Pocket Fleet is a space themed MOBA game developed by Turkish studio 'Overdose Caffeine Games'. The Android version was released in September 2012. followed by iOS and Flash versions. An Ouya port was also planned initially but abandoned due to porting difficulties. The game features arena type PvP and PvE game play using Asteroids-like game mechanics.

==Gameplay==
In Pocket Fleet the player controls a fighter class spaceship. Spaceships have upgradable cannons and missile weapons. The game is played over the Internet against other players. There are a variety of game modes including Team match, Capture the Orb, Dogfight, Aerie Invasion and beginners match. In some modes holding or defending an orb is the primary goal, where in others it is simply to obtain the most frags.

For all game modes, the basic objective is to kill enemy players and destroy the enemy mothership. Before launching from mothership, the player is presented with a large arsenal of weapons and ships to choose from withinin a certain level of your account. Player's ship has a limited energy which is used to operate the thruster and weapons. Players can dock into the mothership any time to change their ship and weapon choices and to replenish their shield and energy. Cannons and missiles are the two main classes of weapons. Cannons have high fire rates and they move in a straight line, while missiles have the ability to lock on and home in on targets. Dying enemies drop powerups that replenish energy and shield. Upon death players wait for short time before respawning on the mothership. Players can also chat with each other on a global chat room or with other players on the same game room.
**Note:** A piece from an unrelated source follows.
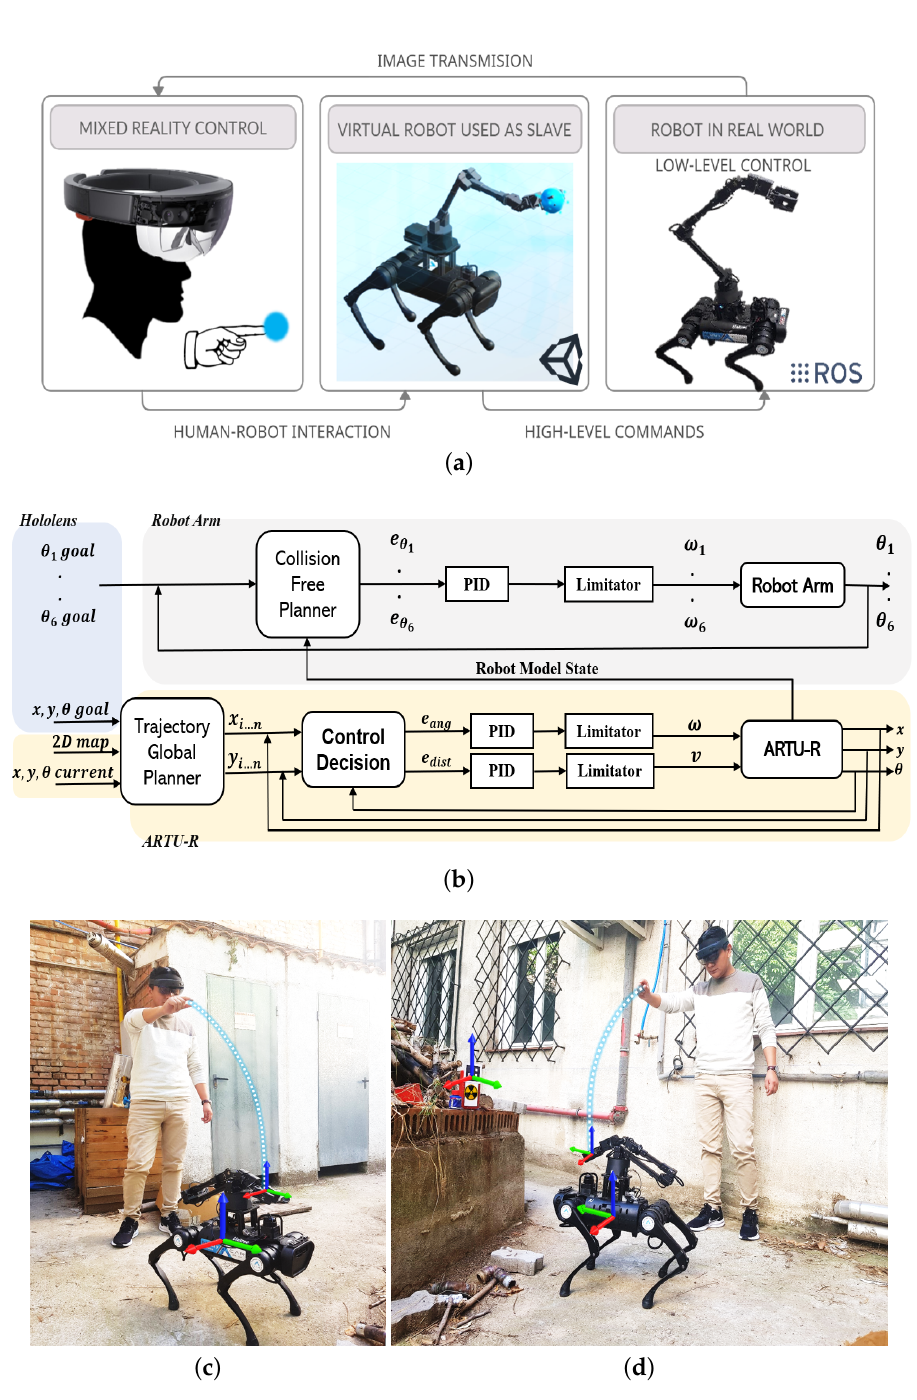
Figure 4. Description of the Mixed-Reality system for tele-operation of the robotic set. ( a ) Systematic scheme of tele-operation of the robot-manipulator through Mixed-Reality. ( b ) Systematic scheme of tele-operation of the robot-manipulator through Mixed-Reality. ( c ) Schematic reference systems repre- sentation of the quadruped robot and the tele-operated manipulator arm-Frontal View. ( d ) Schematic reference systems representation of the quadruped robot and the tele-operated manipulator arm- Lateral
The game has a selection of tilt and virtual joystick controls with onscreen buttons on mobile platforms, and keyboard control on web.

==The Story==
In Pocket Fleet the Earth is overpopulated. Humans build three spaceships to go in search of a new planet that is suitable for human habitation. A thousand years after their departure the population of Earth believes the ships are just a myth. When the ships finally return one has become the "Omnitron" in which the crew have downloaded their brain into robotic hosts as the next logical step in the evolution of the human race. Another spaceship has merged itself with local alien life forms, became a hive-mind and now calls itself "Aerie". The humans left on the earth labelled themselves "Incorruptus" to point to the unmodified nature of theirs and to the fact that the newly arrived races are abominations which can no longer considered to be human.

==Reception==
The game has 500.000+ downloads and an average rating of 4.5 stars out of 5 on Google Play, and a 4.5 star rating out of 5 on iTunes store. Jeremiah Rice from AndroidPolice called it "a simple game with an addictive quality that's enhanced by the multiplayer team aspect" and gave it a score of 4.5 out of 5.

==Development==
Pocket Fleet was developed with ActionScript 3.0, on the Adobe Flash Professional CS6 platform. The physics of the game is based on the Bean Grinder Game Engine. The multiplayer infrastructure is running on Coffee Pack, a multiplayer game development framework. The server-side infrastructure is a game server programmed with Java called LOPP (Low Orbit Press Pot).
The game has a single code base and cross-compiled to multiple platforms by using the Adobe AIR technology. Various Adobe technologies such as Adobe Scout is also used during the development.